ES: 2024 Year-End Tax Tips
Here are some things to consider as you weigh potential tax moves between now and the end of the year.
Defer Income to Next Year
Look for ways to defer income to 2025, especially if you expect to fall into a lower tax bracket. You may be able to postpone a year-end bonus or delay collecting business income, rent, or service payments. Deferring income allows you to delay paying tax until next year.
Accelerate Deductions
You can also look for opportunities to accelerate deductions into the current tax year. If you itemize deductions, paying deductible expenses before year-end may help. These expenses include qualifying interest, state taxes, and medical costs. Paying them in 2024 instead of early 2025 could reduce your 2024 tax bill.
Make Deductible Charitable Contributions
If you itemize deductions, you can generally deduct charitable contributions. The deduction is limited to 50% of adjusted gross income (AGI), or 60% for cash gifts to public charities. Other limits of 30% or 20% may apply, depending on the type of property and organization. You can carry forward excess contributions for up to five years.

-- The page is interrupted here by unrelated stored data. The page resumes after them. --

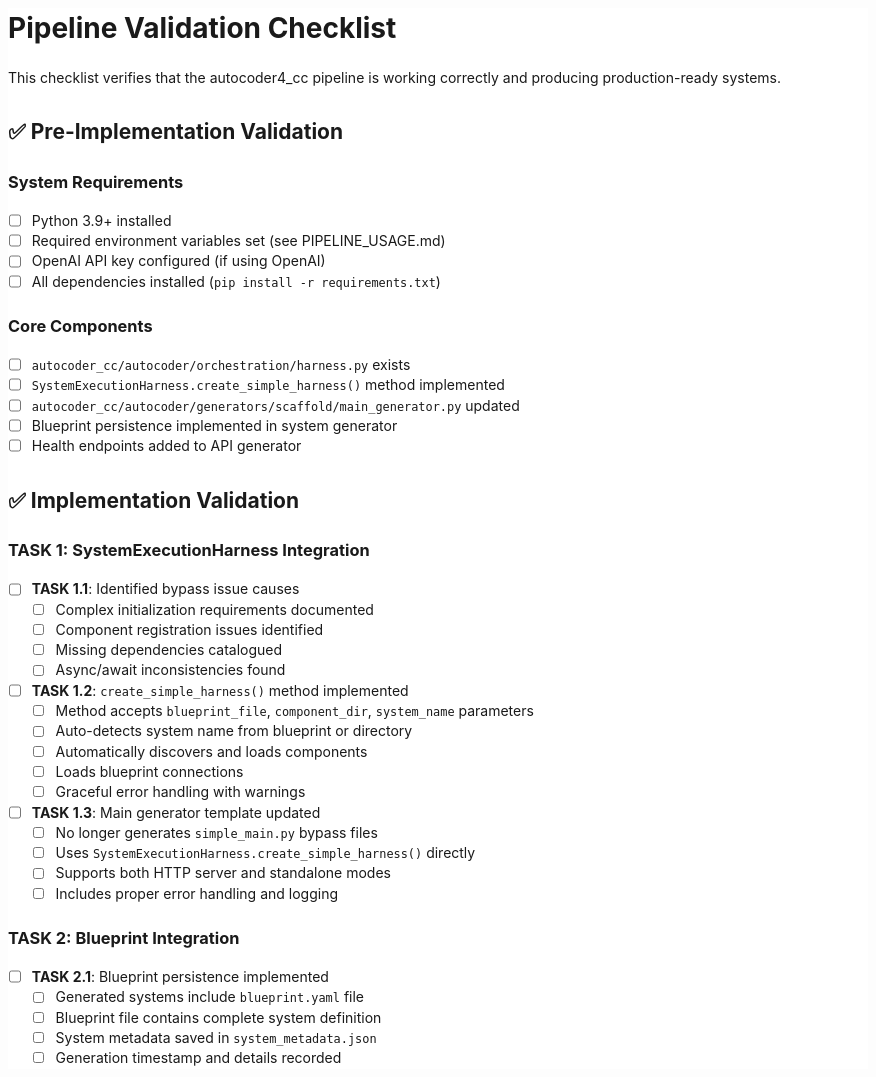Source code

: # Pipeline Validation Checklist

This checklist verifies that the autocoder4_cc pipeline is working correctly and producing production-ready systems.

## ✅ Pre-Implementation Validation

### System Requirements
- [ ] Python 3.9+ installed
- [ ] Required environment variables set (see PIPELINE_USAGE.md)
- [ ] OpenAI API key configured (if using OpenAI)
- [ ] All dependencies installed (`pip install -r requirements.txt`)

### Core Components
- [ ] `autocoder_cc/autocoder/orchestration/harness.py` exists
- [ ] `SystemExecutionHarness.create_simple_harness()` method implemented
- [ ] `autocoder_cc/autocoder/generators/scaffold/main_generator.py` updated
- [ ] Blueprint persistence implemented in system generator
- [ ] Health endpoints added to API generator

## ✅ Implementation Validation

### TASK 1: SystemExecutionHarness Integration
- [ ] **TASK 1.1**: Identified bypass issue causes
  - [ ] Complex initialization requirements documented
  - [ ] Component registration issues identified
  - [ ] Missing dependencies catalogued
  - [ ] Async/await inconsistencies found

- [ ] **TASK 1.2**: `create_simple_harness()` method implemented
  - [ ] Method accepts `blueprint_file`, `component_dir`, `system_name` parameters
  - [ ] Auto-detects system name from blueprint or directory
  - [ ] Automatically discovers and loads components
  - [ ] Loads blueprint connections
  - [ ] Graceful error handling with warnings

- [ ] **TASK 1.3**: Main generator template updated
  - [ ] No longer generates `simple_main.py` bypass files
  - [ ] Uses `SystemExecutionHarness.create_simple_harness()` directly
  - [ ] Supports both HTTP server and standalone modes
  - [ ] Includes proper error handling and logging

### TASK 2: Blueprint Integration
- [ ] **TASK 2.1**: Blueprint persistence implemented
  - [ ] Generated systems include `blueprint.yaml` file
  - [ ] Blueprint file contains complete system definition
  - [ ] System metadata saved in `system_metadata.json`
  - [ ] Generation timestamp and details recorded
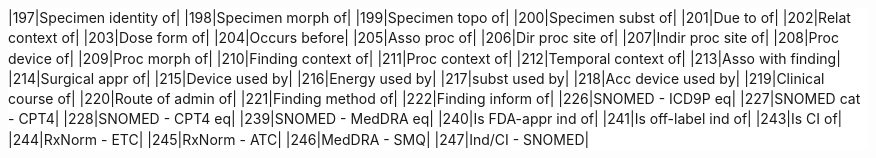 |197|Specimen identity of|
|198|Specimen morph of|
|199|Specimen topo of|
|200|Specimen subst of|
|201|Due to of|
|202|Relat context of|
|203|Dose form of|
|204|Occurs before|
|205|Asso proc of|
|206|Dir proc site of|
|207|Indir proc site of|
|208|Proc device of|
|209|Proc morph of|
|210|Finding context of|
|211|Proc context of|
|212|Temporal context of|
|213|Asso with finding|
|214|Surgical appr of|
|215|Device used by|
|216|Energy used by|
|217|subst used by|
|218|Acc device used by|
|219|Clinical course of|
|220|Route of admin of|
|221|Finding method of|
|222|Finding inform of|
|226|SNOMED - ICD9P eq|
|227|SNOMED cat - CPT4|
|228|SNOMED - CPT4 eq|
|239|SNOMED - MedDRA eq|
|240|Is FDA-appr ind of|
|241|Is off-label ind of|
|243|Is CI of|
|244|RxNorm - ETC|
|245|RxNorm - ATC|
|246|MedDRA - SMQ|
|247|Ind/CI - SNOMED|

Increase Withholding to Cover a Tax Shortfall
If you expect to owe federal income tax, consider increasing your withholding using Form W-4. This change can help cover any shortfall. Time may be limited for employers to process updates before year-end. The key benefit is that the IRS treats withholding as paid evenly throughout the year. This strategy can also help offset missed or low estimated tax payments.
Save More for Retirement
Contributions to a traditional IRA and pretax contributions to a 401(k) can lower your taxable income. If you have not reached the annual limit, consider increasing contributions. For 2024, you may contribute up to $23,000 to a 401(k), or $30,500 if you are age 50 or older. You may also contribute up to $7,000 to IRAs, or $8,000 if age 50 or older.*
Employer plan contributions usually must be made by year-end. You have until April 15, 2025, to make 2024 IRA contributions.
*Roth IRA contributions are not deductible, but qualified distributions are tax-free.
Take Required Minimum Distributions
If you are age 73 or older, you generally must take required minimum distributions from traditional IRAs and employer-sponsored plans. Some exceptions apply if you are still working. Most individuals must take distributions by the end of the year. Failing to do so can trigger a penalty of 25% of the undistributed amount. The penalty drops to 10% if you correct the error promptly.
Weigh Year-End Investment Moves
Tax considerations should not drive investment decisions. Still, you should review the tax impact of year-end trades. If you realized capital gains, selling losing investments may help offset those gains. Losses beyond your gains can offset up to $3,000 of ordinary income, or $1,500 if married filing separately. You can also carry unused losses forward to future years.
IMPORTANT DISCLOSURES
This material may address tax-related topics. It does not intend to serve as tax advice and cannot be used to avoid legal penalties. Each taxpayer should seek independent guidance from a qualified tax professional based on individual circumstances.
These materials provide general information for educational purposes only. They rely on publicly available sources believed to be reliable. However, we cannot guarantee their accuracy or completeness. Information may change at any time without notice.